Call it Hurricane Louis.

Over the course of the last 8 years, designer handbags ceased to be the exclusive province of the wealthy: Tweens strutted up and down the aisles of American Eagle Outfitters (AEO), tightly clutching their very own Louis Vuitton handbags.

Maybe they got them for Christmas. Or their birthdays. Maybe 10 people went in on the gift, so that $1200 price tag is misleading. It's hardly the point.

So what is? The American consumer, the world's least disciplined, took a good, hard look at the increasingly conspicuous consumption of the well-to-do and decided they, too, wanted a piece of the action. Luxury goods became a mainstream pursuit.

Marketers got wise to this groundswell of entitlement. Las Vegas, once ground zero for swashbuckling motifs and Egyptian ambiance, made luxury its theme du jour. It used to be you could get a room in Sin City on the cheap; now, guests jockeyed for the AAA Five-Diamond service of Bellagio.

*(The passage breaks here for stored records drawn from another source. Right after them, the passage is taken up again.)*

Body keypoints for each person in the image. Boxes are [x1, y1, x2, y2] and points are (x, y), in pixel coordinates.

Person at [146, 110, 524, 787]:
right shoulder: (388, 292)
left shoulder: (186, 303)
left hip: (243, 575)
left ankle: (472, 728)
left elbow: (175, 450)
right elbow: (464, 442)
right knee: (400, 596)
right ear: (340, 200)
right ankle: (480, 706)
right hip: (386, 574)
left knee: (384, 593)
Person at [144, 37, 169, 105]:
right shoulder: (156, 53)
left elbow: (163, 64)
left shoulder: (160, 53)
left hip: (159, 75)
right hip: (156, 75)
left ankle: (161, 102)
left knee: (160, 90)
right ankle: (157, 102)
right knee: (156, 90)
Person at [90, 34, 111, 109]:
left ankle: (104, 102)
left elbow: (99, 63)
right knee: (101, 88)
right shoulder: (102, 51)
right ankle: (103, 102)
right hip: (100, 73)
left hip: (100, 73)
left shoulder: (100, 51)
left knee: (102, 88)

We've spent our way into this mess; now the government is determined to spend our way out. But why should troubled financial services companies like Goldman Sachs (GS) and Morgan Stanley (MS) have all the fun? I went to Vegas, ate at Nobu, partook of all kinds of activities I couldn't afford - I want to be rewarded for the gross mismanagement of my finances, too.

So I'm converting myself to a bank holding company.

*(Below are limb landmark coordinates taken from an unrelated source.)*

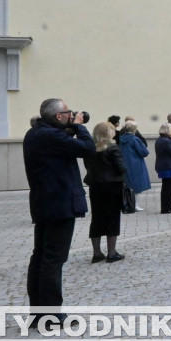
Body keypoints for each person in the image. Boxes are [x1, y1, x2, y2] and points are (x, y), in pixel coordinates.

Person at [24, 99, 95, 326]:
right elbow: (87, 149)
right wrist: (80, 125)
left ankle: (38, 313)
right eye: (67, 113)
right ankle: (51, 315)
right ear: (58, 116)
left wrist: (70, 126)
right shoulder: (50, 136)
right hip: (59, 204)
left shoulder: (35, 133)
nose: (70, 115)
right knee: (53, 259)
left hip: (45, 202)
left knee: (41, 257)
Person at [83, 121, 127, 264]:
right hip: (112, 186)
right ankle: (111, 252)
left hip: (95, 186)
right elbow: (120, 168)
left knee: (96, 218)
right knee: (112, 218)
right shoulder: (113, 148)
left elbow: (87, 166)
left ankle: (97, 253)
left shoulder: (90, 149)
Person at [118, 120, 150, 211]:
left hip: (124, 163)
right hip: (136, 164)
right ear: (134, 129)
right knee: (136, 185)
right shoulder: (135, 139)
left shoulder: (121, 138)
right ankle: (134, 204)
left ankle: (126, 203)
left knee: (127, 184)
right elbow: (144, 152)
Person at [154, 123, 171, 214]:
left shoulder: (160, 140)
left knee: (166, 187)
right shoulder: (167, 141)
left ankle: (166, 207)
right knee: (170, 188)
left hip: (164, 165)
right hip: (169, 166)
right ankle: (168, 207)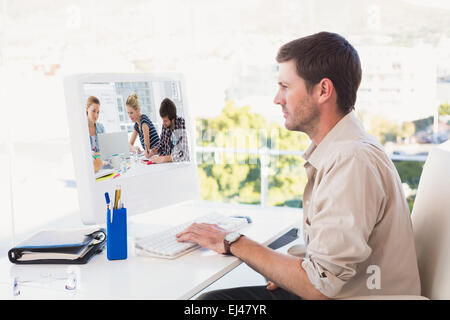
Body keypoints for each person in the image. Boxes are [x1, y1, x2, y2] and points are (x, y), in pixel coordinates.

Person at [176, 32, 421, 300]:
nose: (277, 98)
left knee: (208, 304)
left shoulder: (351, 160)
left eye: (285, 86)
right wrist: (282, 269)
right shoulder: (343, 150)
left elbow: (319, 286)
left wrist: (232, 241)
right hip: (344, 290)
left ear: (323, 90)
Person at [148, 98, 190, 163]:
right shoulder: (165, 126)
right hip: (168, 164)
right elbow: (162, 144)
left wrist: (162, 159)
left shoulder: (182, 124)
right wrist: (153, 151)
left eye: (165, 121)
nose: (163, 123)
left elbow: (183, 154)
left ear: (173, 119)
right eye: (162, 120)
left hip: (180, 165)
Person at [126, 93, 160, 158]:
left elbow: (147, 149)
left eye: (131, 113)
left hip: (158, 154)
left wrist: (145, 152)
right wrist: (134, 148)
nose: (129, 116)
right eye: (128, 113)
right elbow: (129, 145)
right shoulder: (137, 125)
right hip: (152, 155)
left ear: (138, 110)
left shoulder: (144, 122)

It's a strategic move that will allow me to accept deposits, which is pretty cool (I'll have to award interest to my depositors, of course, but that will fluctuate according to how deep and how often the Federal Reserve cuts interest rates, so I should be in the clear). But, more importantly, it will make me eligible for a piece of the $700 billion bailout.

The way I see it, all I have to do is prove that I made some really irresponsible decisions, that I failed to spot trends and get out ahead of emerging technology, that I basically continued to operate like I was permanently stuck in 2004, when cheap money padded everybody's bottom line - and that I never, ever, once considered the possibility that the good times wouldn't roll in perpetuity.

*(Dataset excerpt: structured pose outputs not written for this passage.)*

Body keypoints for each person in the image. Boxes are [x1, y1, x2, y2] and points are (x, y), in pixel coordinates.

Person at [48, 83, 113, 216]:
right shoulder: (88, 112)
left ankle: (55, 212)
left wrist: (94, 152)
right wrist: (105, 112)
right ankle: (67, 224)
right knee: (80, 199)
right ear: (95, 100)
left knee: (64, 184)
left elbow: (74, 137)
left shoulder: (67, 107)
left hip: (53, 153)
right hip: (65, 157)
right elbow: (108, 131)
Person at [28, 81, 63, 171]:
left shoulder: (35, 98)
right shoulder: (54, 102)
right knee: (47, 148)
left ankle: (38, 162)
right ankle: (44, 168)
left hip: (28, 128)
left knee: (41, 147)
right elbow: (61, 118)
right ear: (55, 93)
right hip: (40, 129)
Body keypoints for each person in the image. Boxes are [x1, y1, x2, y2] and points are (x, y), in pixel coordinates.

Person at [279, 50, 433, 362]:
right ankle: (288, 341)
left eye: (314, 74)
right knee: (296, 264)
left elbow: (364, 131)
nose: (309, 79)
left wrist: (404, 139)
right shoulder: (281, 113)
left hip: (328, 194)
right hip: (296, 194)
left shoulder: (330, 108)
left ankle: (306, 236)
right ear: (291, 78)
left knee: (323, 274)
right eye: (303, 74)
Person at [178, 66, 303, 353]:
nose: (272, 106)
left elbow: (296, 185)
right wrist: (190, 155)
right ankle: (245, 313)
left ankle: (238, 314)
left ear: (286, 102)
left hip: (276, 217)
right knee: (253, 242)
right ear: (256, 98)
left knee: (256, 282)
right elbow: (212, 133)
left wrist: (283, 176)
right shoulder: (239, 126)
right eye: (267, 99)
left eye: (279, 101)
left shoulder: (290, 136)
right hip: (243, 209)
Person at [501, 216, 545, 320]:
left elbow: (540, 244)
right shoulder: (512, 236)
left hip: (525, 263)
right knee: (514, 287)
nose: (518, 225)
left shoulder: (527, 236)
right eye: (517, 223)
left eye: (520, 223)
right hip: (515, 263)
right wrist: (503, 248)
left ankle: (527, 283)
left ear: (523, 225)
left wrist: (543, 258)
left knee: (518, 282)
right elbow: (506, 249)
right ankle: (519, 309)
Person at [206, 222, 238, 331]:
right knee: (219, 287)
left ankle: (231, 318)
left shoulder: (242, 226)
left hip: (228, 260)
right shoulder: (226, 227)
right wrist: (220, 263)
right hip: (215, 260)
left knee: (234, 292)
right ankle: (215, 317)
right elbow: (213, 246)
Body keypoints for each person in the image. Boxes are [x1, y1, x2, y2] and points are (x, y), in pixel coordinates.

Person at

Here's a detailed ledger of the poor decision-making I plan to parlay into a healthy bailout, er, loan:
 

  • Instead of investing what little capital I had saved over the years, I bought cool Berluti boots (only $2400) for me and lots and lots of Stoli Vanilla and Cokes for girls who work in PR.

  • An apartment with a Sub-Zero fridge I totally can't afford. Like, not even close.

  • Five straight years of paying the minimum balance on 4 credit cards.

  • When the chef who used to cook at Blue Mountain Grill, which made the best $22 mac-n-cheese with truffle oil, went out on his own and opened Upstairs Lafayette 426, I just had to go. Cost notwithstanding, it was so worth it. I totally saw the cast of Gossip Girl munching on the signature bone-marrow bruschetta.

I'm confident the Federal Reserve will recognize the "emergency conditions" at play here -- along with the "unusual and exigent circumstances" of my situation -- and process my application posthaste, as it did with American Express (AXP).

That would be the same American Express that only days ago carried a dose of snob appeal: Its renowned Black Card boasts a limitless limit that gives traders and hedge-fund managers a special tingly feeling in their privates.

GMAC, the financial arm of embattled automaker General Motors (GM), which provides automotive financing and insurance, has also applied. Its parent company thought it would be way more awesome to keep manufacturing Hummers than embrace this kind-of-gay alternative energy thing, so it more than qualifies for a handout.

Since the criteria really seem to center on who screwed up most, I'm more than a little optimistic that the Fed will fast-track my application.